(Extracted records)
----------------------------------------

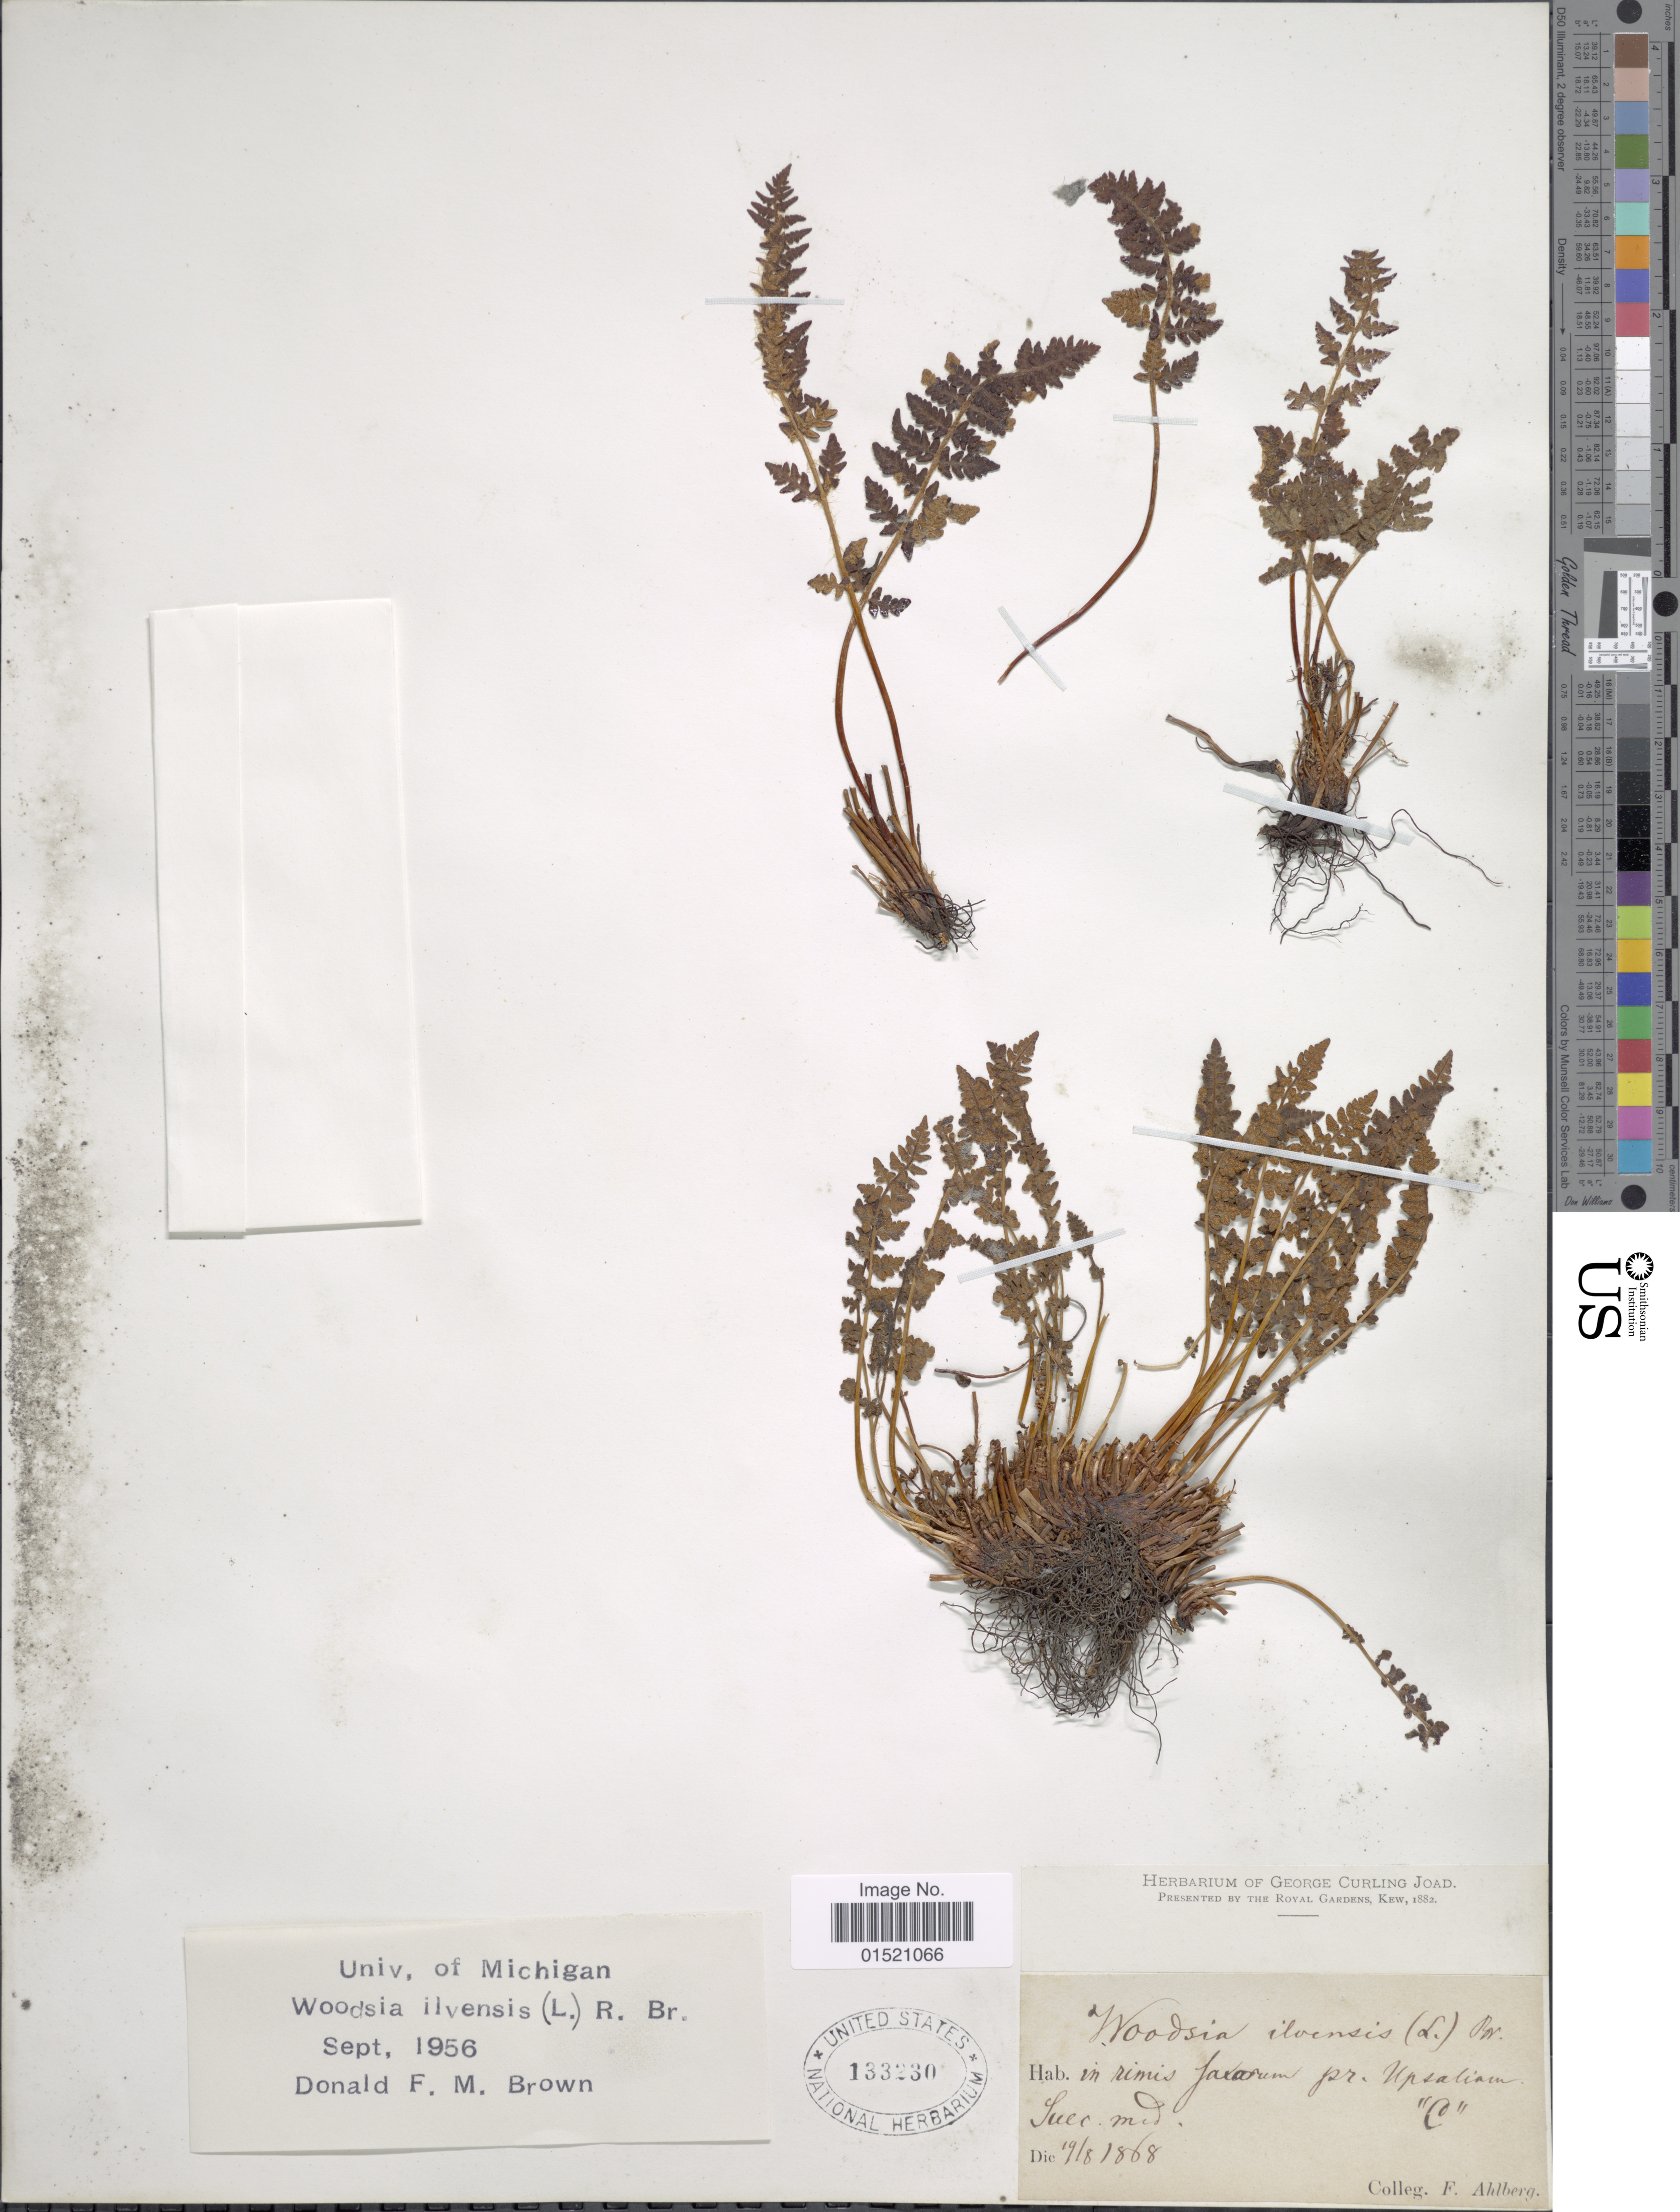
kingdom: Plantae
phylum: Tracheophyta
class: Polypodiopsida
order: Polypodiales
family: Woodsiaceae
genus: Woodsia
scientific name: Woodsia ilvensis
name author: (L.) R. Br.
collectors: F. Ahlberg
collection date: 1868-08-19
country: Sweden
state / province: Uppsala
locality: in rimis saxroum, pr Upsaliana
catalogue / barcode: US 133230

----------------------------------------

Rewrite the listing above without the pictures, substituting "date collected" for "collection date" and leaving everything else unchanged.

kingdom: Plantae
phylum: Tracheophyta
class: Polypodiopsida
order: Polypodiales
family: Woodsiaceae
genus: Woodsia
scientific name: Woodsia ilvensis
name author: (L.) R. Br.
collectors: F. Ahlberg
date collected: 1868-08-19
country: Sweden
state / province: Uppsala
locality: in rimis saxroum, pr Upsaliana
catalogue / barcode: US 133230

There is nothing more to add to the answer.